L’État Unitaire décrit dans ce roman est un régime totalitaire entouré d’une muraille au delà de laquelle vivent encore quelques survivants de l’époque d’avant. Cette société est dirigée par le Bienfaiteur qui prétend régir toutes les activités humaines décrites avec précision dans la Table des heures et faire le bonheur des hommes au détriment de leurs libertés individuelles. Les hommes et les femmes n’ont droit qu’à une journée sexuelle par mois dans le seul but de perpétuer l’espèce. Personne ne peut se refuser à personne aussi longtemps que la demande de relations sexuelles est faite en respectant le formalisme officiel. Tous ceux qui enfreignent les règles du régime le paient de leur vie et sont condamnés à disparaitre en étant publiquement pulvérisés après avoir été préalablement torturés par asphyxie lente.

Nous

Ce roman a été le premier d’une littérature fantastique mettant en scène une intrigue dans une société dite idéale mais totalement déshumanisée. Zamiatine a écrit ici une fable amère à l’humour grinçant dénonçant les aberrations et les exactions du régime soviétique de l’époque. Ce livre a circulé sous le manteau dans son pays et n’a jamais été édité en russe du vivant de Zamiatine. C’est même ce pamphlet contre le socialisme qui lui vaudra sa mise à l’écart et sa « mort littéraire ».

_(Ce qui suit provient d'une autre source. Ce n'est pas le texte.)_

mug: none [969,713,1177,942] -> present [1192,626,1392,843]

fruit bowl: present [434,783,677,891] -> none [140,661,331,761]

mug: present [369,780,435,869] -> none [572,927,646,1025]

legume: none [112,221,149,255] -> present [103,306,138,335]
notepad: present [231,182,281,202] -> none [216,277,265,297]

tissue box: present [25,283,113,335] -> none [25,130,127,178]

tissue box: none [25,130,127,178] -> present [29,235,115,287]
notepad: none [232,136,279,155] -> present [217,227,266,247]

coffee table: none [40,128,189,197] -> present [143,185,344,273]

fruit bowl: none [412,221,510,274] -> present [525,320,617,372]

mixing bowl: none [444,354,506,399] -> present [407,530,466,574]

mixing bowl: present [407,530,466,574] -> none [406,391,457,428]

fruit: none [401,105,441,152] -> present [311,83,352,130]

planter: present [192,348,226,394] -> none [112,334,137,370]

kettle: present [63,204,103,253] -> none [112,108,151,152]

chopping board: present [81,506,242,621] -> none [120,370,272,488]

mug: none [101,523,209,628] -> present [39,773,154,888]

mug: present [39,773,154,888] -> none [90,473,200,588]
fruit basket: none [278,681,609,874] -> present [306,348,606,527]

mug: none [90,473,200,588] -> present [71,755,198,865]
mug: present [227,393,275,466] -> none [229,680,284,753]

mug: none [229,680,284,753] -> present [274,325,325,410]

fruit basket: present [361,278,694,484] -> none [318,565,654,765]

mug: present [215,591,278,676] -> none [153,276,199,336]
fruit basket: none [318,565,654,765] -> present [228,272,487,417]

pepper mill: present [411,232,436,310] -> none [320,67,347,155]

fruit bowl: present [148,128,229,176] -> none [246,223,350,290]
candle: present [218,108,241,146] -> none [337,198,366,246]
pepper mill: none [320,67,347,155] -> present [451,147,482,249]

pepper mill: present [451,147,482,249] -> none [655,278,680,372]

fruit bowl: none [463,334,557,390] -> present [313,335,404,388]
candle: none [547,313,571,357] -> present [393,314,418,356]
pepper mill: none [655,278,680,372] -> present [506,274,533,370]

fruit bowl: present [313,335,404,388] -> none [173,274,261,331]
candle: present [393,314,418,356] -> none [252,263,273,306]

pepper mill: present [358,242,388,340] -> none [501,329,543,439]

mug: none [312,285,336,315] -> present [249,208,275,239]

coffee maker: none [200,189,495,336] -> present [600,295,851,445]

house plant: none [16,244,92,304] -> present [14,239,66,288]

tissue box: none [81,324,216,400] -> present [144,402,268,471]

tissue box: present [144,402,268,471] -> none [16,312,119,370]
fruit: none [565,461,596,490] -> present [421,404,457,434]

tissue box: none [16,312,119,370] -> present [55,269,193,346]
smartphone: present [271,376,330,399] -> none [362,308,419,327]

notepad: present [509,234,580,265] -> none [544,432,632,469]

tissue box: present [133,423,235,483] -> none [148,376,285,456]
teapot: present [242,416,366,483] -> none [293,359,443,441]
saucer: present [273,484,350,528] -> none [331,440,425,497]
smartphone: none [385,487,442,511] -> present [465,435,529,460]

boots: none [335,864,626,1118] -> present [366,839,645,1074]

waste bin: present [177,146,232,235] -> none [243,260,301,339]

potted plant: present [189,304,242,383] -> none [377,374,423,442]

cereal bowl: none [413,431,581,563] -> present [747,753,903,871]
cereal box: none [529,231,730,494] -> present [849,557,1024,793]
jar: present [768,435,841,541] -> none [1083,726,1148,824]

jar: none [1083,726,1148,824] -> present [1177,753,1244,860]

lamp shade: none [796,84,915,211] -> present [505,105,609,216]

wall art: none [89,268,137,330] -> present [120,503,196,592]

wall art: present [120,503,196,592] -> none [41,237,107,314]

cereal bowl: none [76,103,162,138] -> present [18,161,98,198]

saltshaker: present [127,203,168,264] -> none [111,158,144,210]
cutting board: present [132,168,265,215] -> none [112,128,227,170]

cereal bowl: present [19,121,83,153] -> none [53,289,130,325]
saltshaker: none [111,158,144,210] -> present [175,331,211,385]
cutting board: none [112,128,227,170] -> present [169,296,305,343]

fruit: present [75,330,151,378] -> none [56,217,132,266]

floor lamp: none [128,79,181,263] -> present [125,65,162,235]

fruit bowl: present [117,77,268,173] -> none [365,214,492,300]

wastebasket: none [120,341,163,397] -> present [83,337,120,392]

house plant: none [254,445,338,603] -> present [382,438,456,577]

Nous a clairement influencé nombre des dystopies publiées par la suite, du Meilleur des Mondes d’Huxley au 1984 d’Orwell, sans oublier le Mortelle de Frank. Evgueni Zamiatine connaissait bien les œuvres de H.G. Wells. Son œuvre est constamment animée par une volonté hérétique qui lui vaudra les foudres de la censure des gouvernements tsariste puis communiste.

A lire pour l’écriture et les qualités visionnaires de Zamiatine qui pressentait déjà un monde qui pourrait bien être celui de demain mais qui fait le lit des révolutions nécessaires.